Japonia jest bez wątpienia jednym z rejonów, na których koncentrujemy uwagę. Widzimy, że tamtejsi inwestorzy są szczególnie zainteresowani spółkami działającymi w branży deweloperskiej oraz częściowo sprywatyzowanymi spółkami państwowymi, takimi jak Austrian Post czy Telekom Austria - powiedział na konferencji w Nowym Jorku Michael Buhl, jeden z dwójki szefów Wiener Boerse, cytowany przez agencję Bloomberga.
Petrodolary popłyną
do Wiednia?
W notowane w stolicy Austrii spółki, zdaniem włodarzy giełdy, sporo inwestowali ostatnimi czasy Brytyjczycy i Amerykanie. Dlatego teraz przyszedł moment, żeby ściągnąć kapitał także z innych rejonów świata. Jak powiedział Buhl, Wiener Boerse ma w planach organizację konferencji dla inwestorów w Dubaju i Moskwie. Giełda chce ściągnąć na swój parkiet tamtejsze petrodolary. Imprezy mają mieć miejsce w przyszłym roku.

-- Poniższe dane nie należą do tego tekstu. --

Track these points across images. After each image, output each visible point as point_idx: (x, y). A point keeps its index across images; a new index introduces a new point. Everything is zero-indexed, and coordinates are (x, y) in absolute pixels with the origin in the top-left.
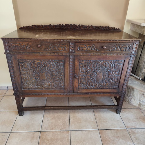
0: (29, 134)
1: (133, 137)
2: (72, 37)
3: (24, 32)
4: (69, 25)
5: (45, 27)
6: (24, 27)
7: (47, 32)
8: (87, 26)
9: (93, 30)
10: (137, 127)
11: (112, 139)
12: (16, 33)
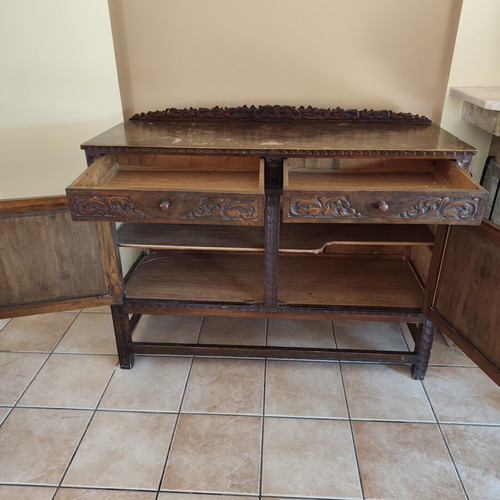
0: (144, 418)
1: (454, 446)
2: (274, 144)
3: (144, 128)
4: (272, 108)
5: (202, 115)
6: (143, 114)
7: (205, 129)
8: (323, 110)
9: (343, 121)
10: (475, 420)
11: (388, 447)
12: (122, 132)
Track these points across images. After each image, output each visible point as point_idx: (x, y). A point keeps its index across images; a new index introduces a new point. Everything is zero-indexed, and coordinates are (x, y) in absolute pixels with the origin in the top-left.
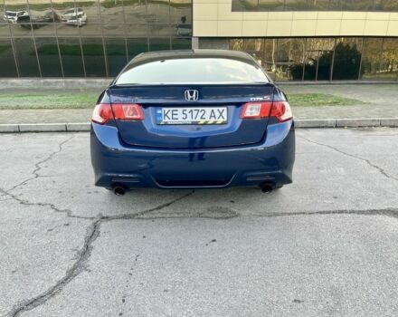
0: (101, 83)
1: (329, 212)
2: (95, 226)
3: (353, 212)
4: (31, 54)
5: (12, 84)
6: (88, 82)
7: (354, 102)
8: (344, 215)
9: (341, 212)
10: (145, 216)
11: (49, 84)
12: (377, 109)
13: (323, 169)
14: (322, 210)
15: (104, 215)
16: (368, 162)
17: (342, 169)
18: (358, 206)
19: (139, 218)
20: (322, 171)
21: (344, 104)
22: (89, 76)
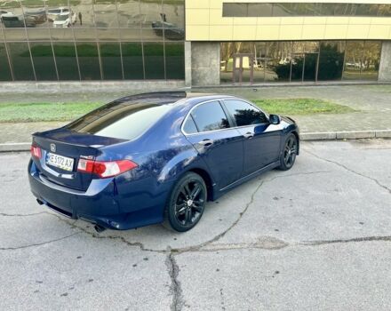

W ostatnich trzech latach ATX, główny indeks giełdy wiedeńskiej, rósł co roku przynajmniej o 22 proc. W tym roku wskaźnik traci jednak prawie 6 proc., a największy wpływ na to ma spadek notowań Erste Banku. ATX zachowuje się słabiej niż na przykład indeks WIG20, który wczoraj był 4 proc. wyżej niż na początku roku. Świeży kapitał z pewnością pomógłby pociągnąć austriacki indeks w górę.